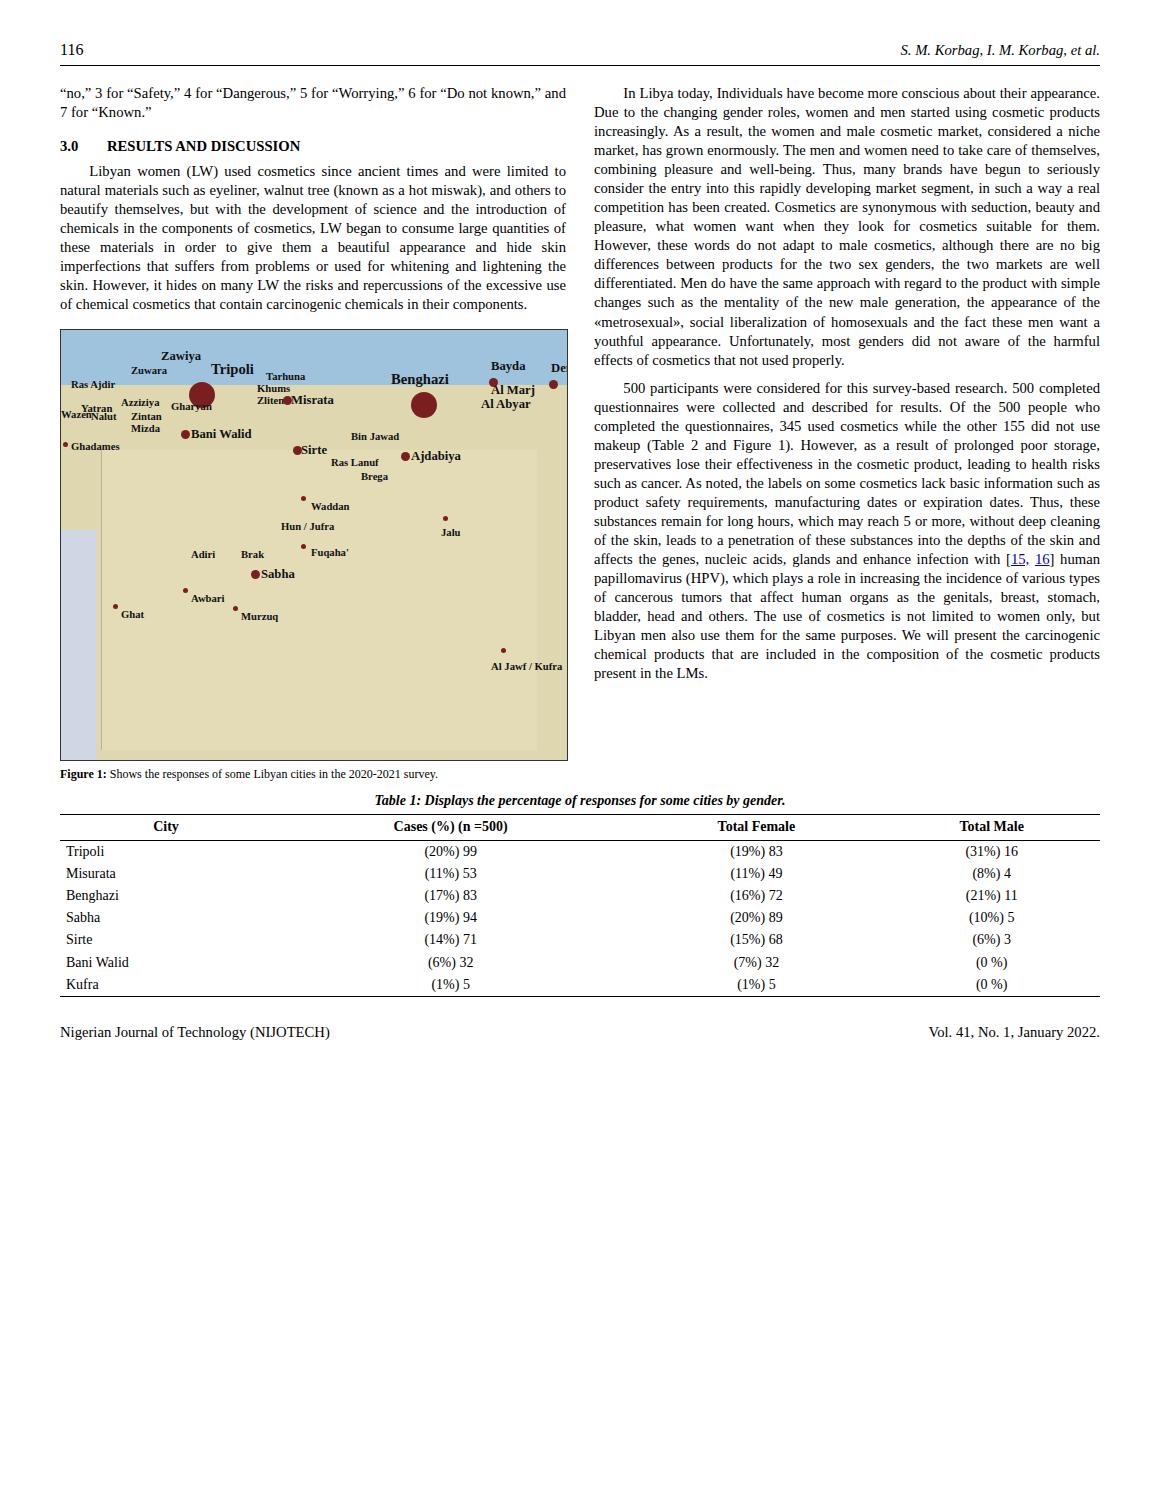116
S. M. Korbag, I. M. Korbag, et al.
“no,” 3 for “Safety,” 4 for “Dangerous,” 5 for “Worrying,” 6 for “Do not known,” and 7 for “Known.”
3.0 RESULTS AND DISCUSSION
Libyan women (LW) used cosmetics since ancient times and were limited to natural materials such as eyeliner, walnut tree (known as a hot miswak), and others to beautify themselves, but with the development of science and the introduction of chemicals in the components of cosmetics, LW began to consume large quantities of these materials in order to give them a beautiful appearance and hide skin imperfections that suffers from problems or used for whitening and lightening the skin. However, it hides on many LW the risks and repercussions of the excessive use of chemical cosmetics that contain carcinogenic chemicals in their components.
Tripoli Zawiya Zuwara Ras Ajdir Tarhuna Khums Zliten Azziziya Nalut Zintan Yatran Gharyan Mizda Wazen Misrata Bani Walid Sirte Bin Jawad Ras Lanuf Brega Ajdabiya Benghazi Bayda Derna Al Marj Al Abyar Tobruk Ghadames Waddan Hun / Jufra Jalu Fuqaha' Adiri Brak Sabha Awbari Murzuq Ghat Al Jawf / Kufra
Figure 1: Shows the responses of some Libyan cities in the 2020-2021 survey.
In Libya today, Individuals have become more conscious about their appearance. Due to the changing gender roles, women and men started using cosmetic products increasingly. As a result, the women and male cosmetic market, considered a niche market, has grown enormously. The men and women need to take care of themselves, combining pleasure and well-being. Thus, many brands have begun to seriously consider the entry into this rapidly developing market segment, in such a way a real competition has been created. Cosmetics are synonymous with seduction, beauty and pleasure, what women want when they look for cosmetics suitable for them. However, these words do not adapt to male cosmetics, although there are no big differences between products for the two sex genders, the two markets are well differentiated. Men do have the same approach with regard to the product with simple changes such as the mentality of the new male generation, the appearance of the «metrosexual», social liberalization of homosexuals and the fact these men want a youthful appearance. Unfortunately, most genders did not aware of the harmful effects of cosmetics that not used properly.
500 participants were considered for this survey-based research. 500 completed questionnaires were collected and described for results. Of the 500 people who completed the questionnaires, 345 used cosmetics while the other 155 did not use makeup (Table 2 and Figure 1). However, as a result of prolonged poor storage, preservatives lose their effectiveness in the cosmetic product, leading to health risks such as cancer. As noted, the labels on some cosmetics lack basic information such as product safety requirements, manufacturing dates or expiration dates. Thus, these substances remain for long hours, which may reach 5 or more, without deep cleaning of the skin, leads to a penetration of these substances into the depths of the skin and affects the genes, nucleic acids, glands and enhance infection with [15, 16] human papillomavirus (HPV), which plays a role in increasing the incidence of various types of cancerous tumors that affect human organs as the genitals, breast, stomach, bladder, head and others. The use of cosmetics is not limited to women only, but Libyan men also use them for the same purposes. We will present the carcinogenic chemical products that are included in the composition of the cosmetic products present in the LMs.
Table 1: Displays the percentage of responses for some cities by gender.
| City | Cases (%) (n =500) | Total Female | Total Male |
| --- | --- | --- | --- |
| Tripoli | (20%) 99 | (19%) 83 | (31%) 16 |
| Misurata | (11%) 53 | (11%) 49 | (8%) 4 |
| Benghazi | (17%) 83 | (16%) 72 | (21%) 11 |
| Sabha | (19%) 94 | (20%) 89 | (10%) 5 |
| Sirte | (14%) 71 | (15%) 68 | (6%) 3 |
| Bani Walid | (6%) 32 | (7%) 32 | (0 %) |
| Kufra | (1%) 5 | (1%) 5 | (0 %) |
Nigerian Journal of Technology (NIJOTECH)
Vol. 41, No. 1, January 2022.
* * * *
**Brief**
Only the lines from the one with "89 | (10%) 5 |" to the end of the entries above belong in your answer. Retype them exactly.

**Answer section**
| Sabha | (19%) 94 | (20%) 89 | (10%) 5 |
| Sirte | (14%) 71 | (15%) 68 | (6%) 3 |
| Bani Walid | (6%) 32 | (7%) 32 | (0 %) |
| Kufra | (1%) 5 | (1%) 5 | (0 %) |
Nigerian Journal of Technology (NIJOTECH)
Vol. 41, No. 1, January 2022.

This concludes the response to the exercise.